*WRITTEN INSTRUCTION*.
Reproduce every line of the items below word for word, leaving the pictures out of your answer.

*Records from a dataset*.
————
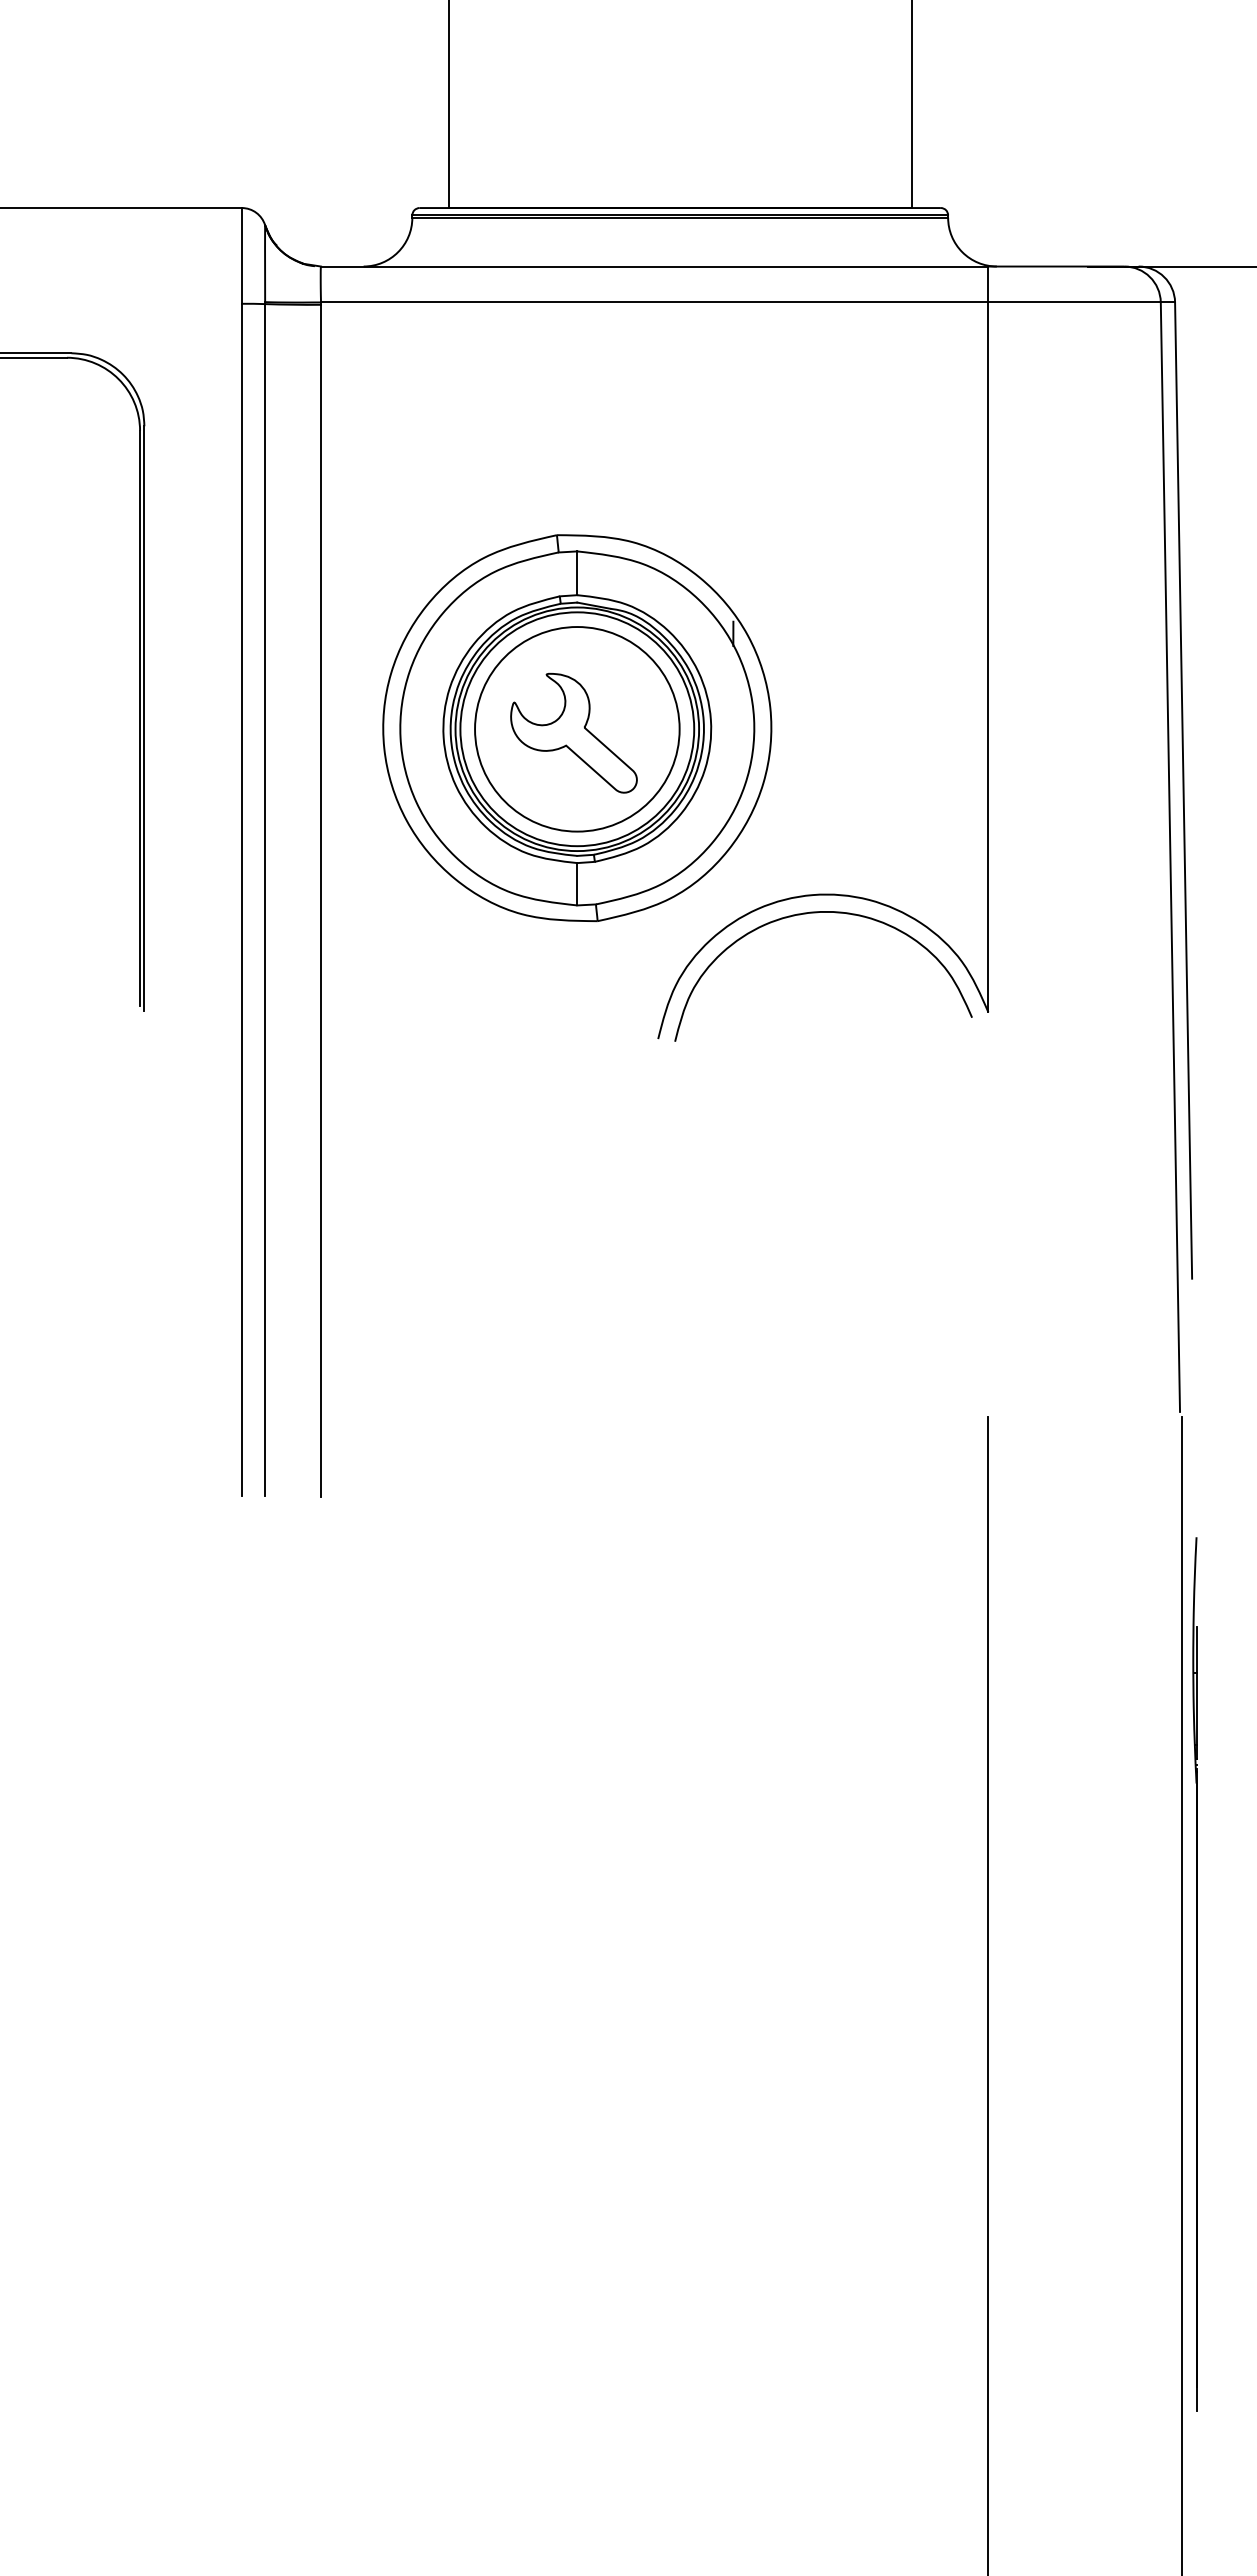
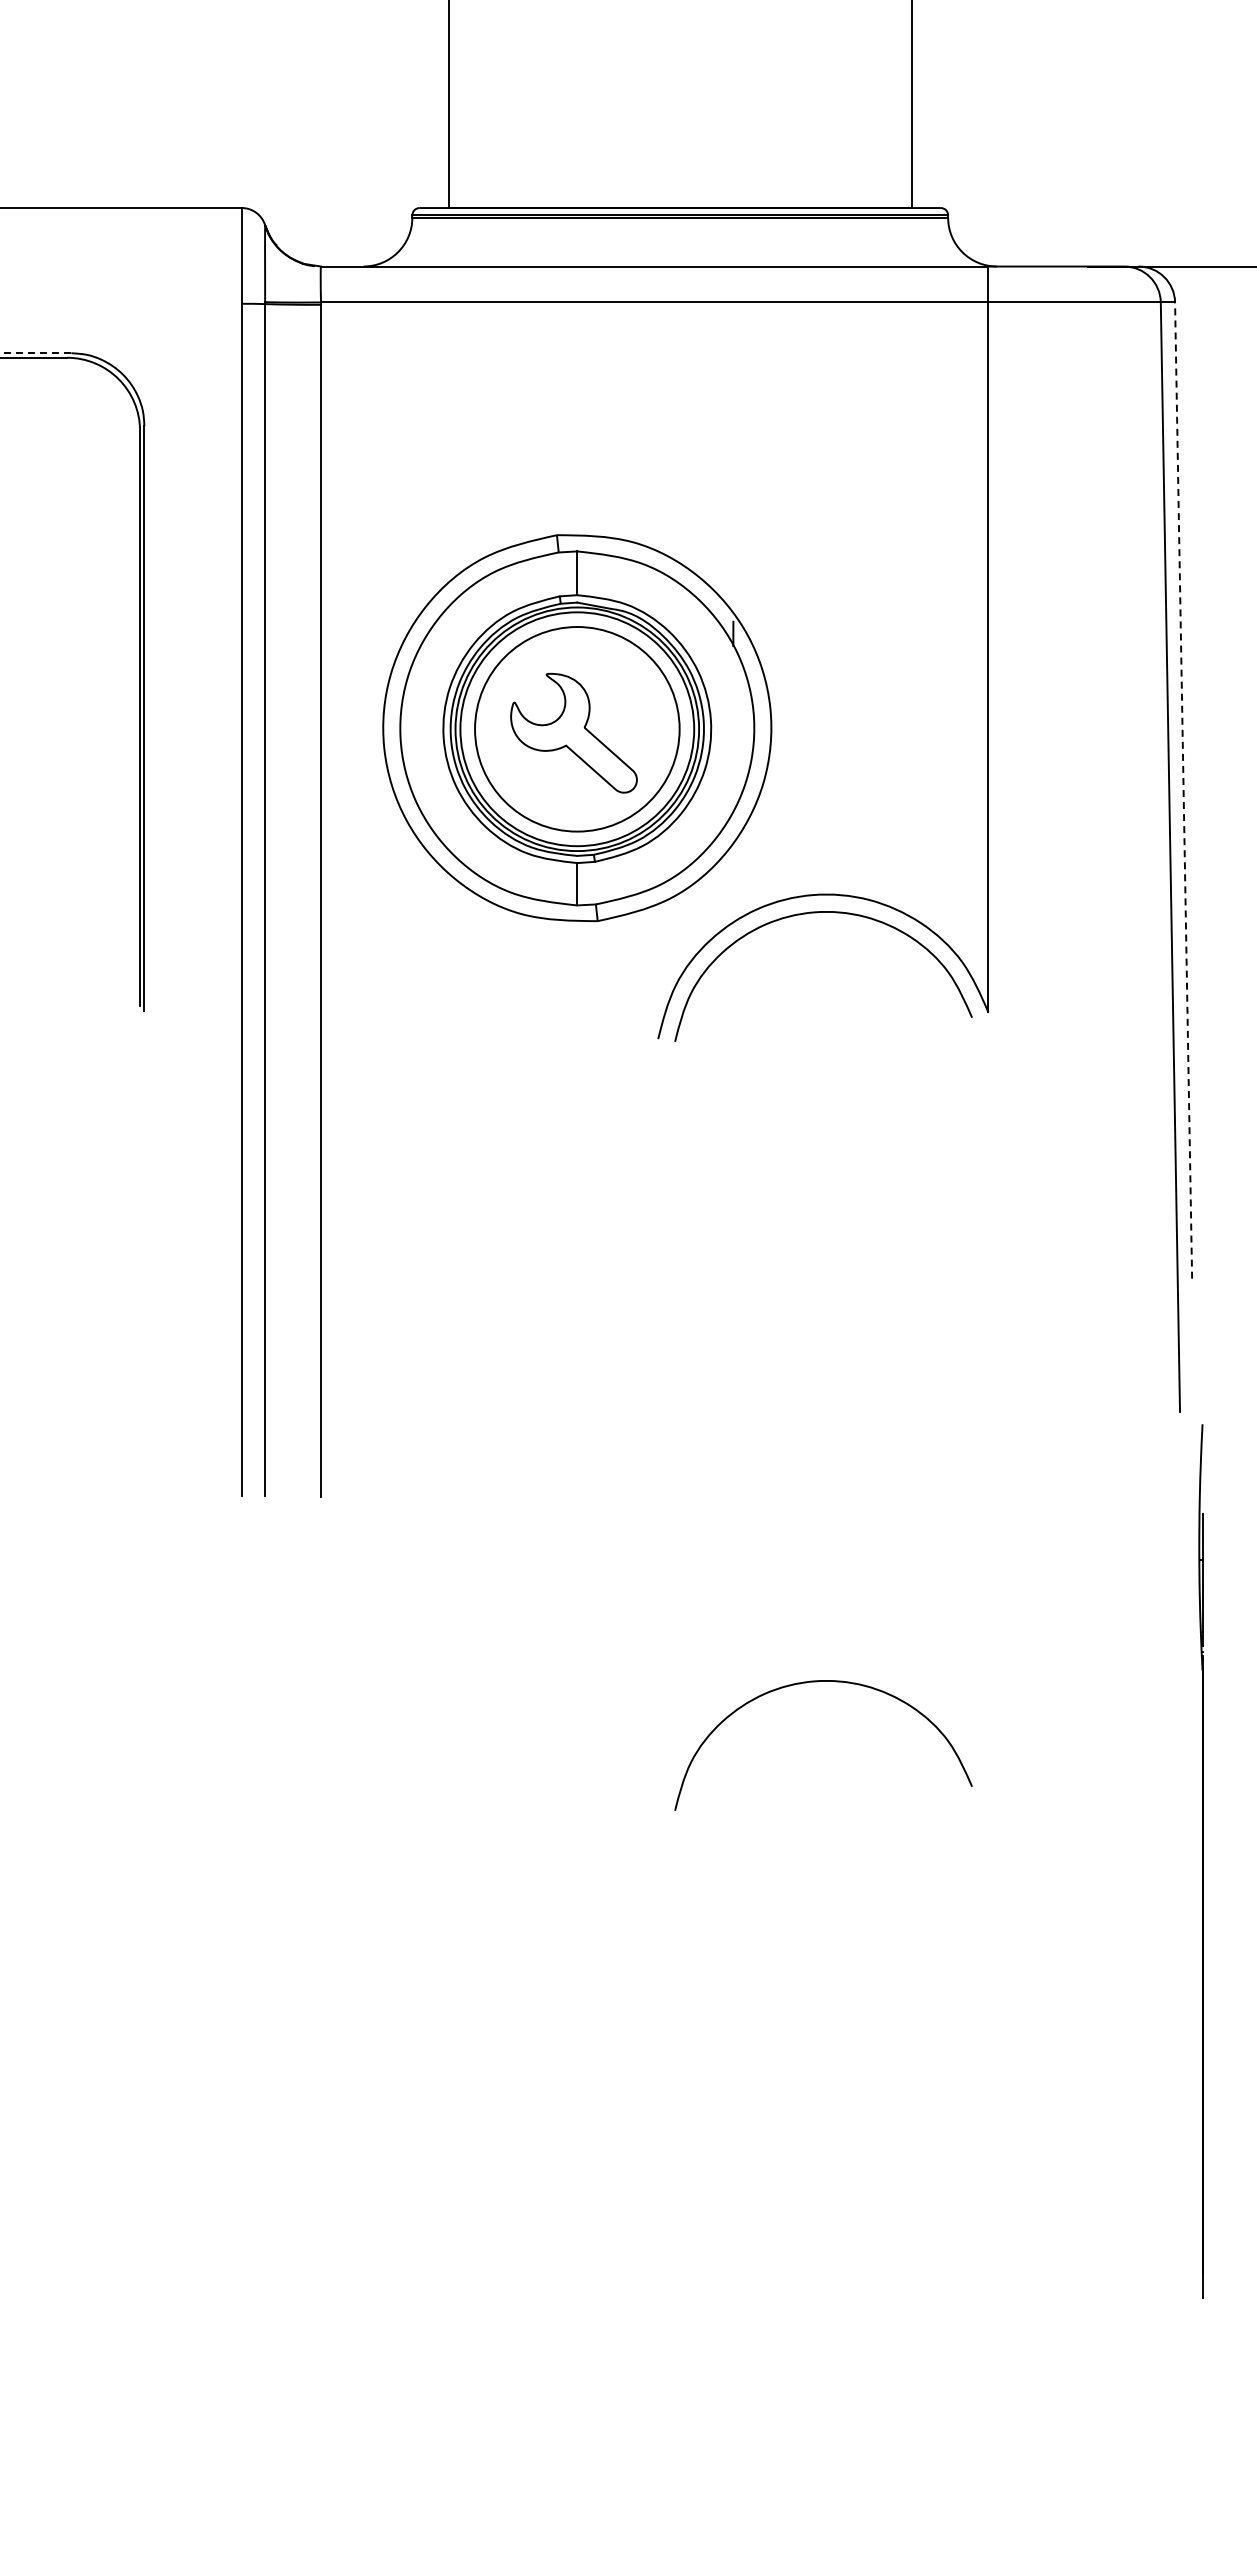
line at (35, 353): solid -> dashed
line at (1183, 790): solid -> dashed
curve at (817, 1682): none -> present
part at (1194, 1974) position: (1194, 1974) -> (1200, 1861)
line at (988, 1994): present -> none
line at (1182, 1994): present -> none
————
*THE OUTPUT*.
line at (35, 353): solid -> dashed
line at (1183, 790): solid -> dashed
curve at (817, 1682): none -> present
part at (1194, 1974) position: (1194, 1974) -> (1200, 1861)
line at (988, 1994): present -> none
line at (1182, 1994): present -> none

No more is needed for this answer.